_Excerpt provided_.
>>>
Modified Bacterial Lipids Which Alter Membrane Surface Charge Reduce Binding of Antimicrobial Peptides

Antimicrobial peptides (AMPs) initiate killing of bacteria by binding to and destabilizing their membranes. The multiple peptide resistance factor (MprF) provides a defence mechanism for bacteria against a broad range of AMPs. MprF reduces the negative charge of both Gram-positive and Gram--negative bacterial membranes through enzymatic conversion of the anionic lipid phosphatidyl glycerol (PG) to either zwitterionic alanyl-phosphatidyl glycerol (Ala-PG) or cationic lysylphosphatidyl glycerol (Lys-PG). The resulting change in membrane charge is suggested to reduce AMP-membrane binding and hinder downstream AMP activity. Using molecular dynamics to investigate the effects of these modified lipids on AMP-binding to model membranes, we show that AMPs have substantially reduced affinity for model membranes containing Ala-PG or Lys-PG. A total of ~7000 simulations are used to define the relationship between bilayer composition and binding for 5 different membrane active peptides. The reduction of degree of interaction of a peptide with the membrane is shown to correlate with the change in membrane surface charge density. Free energy profile (potential of mean force) calculations reveal that these lipid modifications alter the energy barrier to peptide helix penetration of the bilayer. These results will enable us to guide design of novel peptides which address the issue of resistance via MprF-mediated membrane modification.
<<<
_Activity 1_.
Translate this sentence from the abstract into Spanish: "Antimicrobial peptides (AMPs) initiate killing of bacteria by binding to and destabilizing their membranes."
_Activity 2_.
List every lipid the abstract names, with the abbreviation it gives for each.
_Activity 3_.
Does the abstract support each statement? Answer yes or no, quoting the deciding words.
(a) The study looked at 5 different membrane active peptides.
(b) Lys-PG is a zwitterionic lipid.
(c) About 700 simulations were run in total.

(Records from a collection)
>>>
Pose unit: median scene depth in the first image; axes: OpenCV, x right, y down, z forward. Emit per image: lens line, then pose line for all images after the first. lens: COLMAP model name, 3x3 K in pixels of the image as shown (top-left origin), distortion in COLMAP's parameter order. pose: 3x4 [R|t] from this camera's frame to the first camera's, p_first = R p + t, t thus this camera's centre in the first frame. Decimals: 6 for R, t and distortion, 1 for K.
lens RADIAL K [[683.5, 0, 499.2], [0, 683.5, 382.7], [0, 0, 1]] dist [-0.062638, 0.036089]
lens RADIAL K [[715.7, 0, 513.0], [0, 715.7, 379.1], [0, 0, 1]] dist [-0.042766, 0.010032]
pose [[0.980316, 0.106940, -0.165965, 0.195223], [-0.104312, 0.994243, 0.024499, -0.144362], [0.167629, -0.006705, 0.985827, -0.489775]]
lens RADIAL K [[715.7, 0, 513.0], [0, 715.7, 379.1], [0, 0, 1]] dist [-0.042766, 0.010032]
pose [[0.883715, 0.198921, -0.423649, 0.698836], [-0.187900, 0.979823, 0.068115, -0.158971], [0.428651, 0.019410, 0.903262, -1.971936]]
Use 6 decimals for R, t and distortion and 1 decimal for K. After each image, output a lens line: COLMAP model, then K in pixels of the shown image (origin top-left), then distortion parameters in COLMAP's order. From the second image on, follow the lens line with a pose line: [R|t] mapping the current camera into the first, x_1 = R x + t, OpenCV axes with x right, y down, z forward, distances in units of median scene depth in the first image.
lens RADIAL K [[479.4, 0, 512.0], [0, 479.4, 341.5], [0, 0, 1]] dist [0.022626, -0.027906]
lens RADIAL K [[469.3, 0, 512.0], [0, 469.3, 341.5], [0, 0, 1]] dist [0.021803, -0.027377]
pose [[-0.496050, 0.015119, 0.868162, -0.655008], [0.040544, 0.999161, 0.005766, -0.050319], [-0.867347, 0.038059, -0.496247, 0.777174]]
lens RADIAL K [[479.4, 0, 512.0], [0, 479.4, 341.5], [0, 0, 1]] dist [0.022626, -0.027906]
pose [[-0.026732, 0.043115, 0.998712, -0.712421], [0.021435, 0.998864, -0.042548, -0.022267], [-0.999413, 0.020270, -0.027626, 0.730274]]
<<<
_Exercise response 1_.
Los péptidos antimicrobianos (AMP) inician la destrucción de las bacterias al unirse a sus membranas y desestabilizarlas.

_Exercise response 2_.
- phosphatidyl glycerol (PG)
- alanyl-phosphatidyl glycerol (Ala-PG)
- lysylphosphatidyl glycerol (Lys-PG)

_Exercise response 3_.
(a) Yes: "for 5 different membrane active peptides"
(b) No: "cationic lysylphosphatidyl glycerol (Lys-PG)"
(c) No: "A total of ~7000 simulations"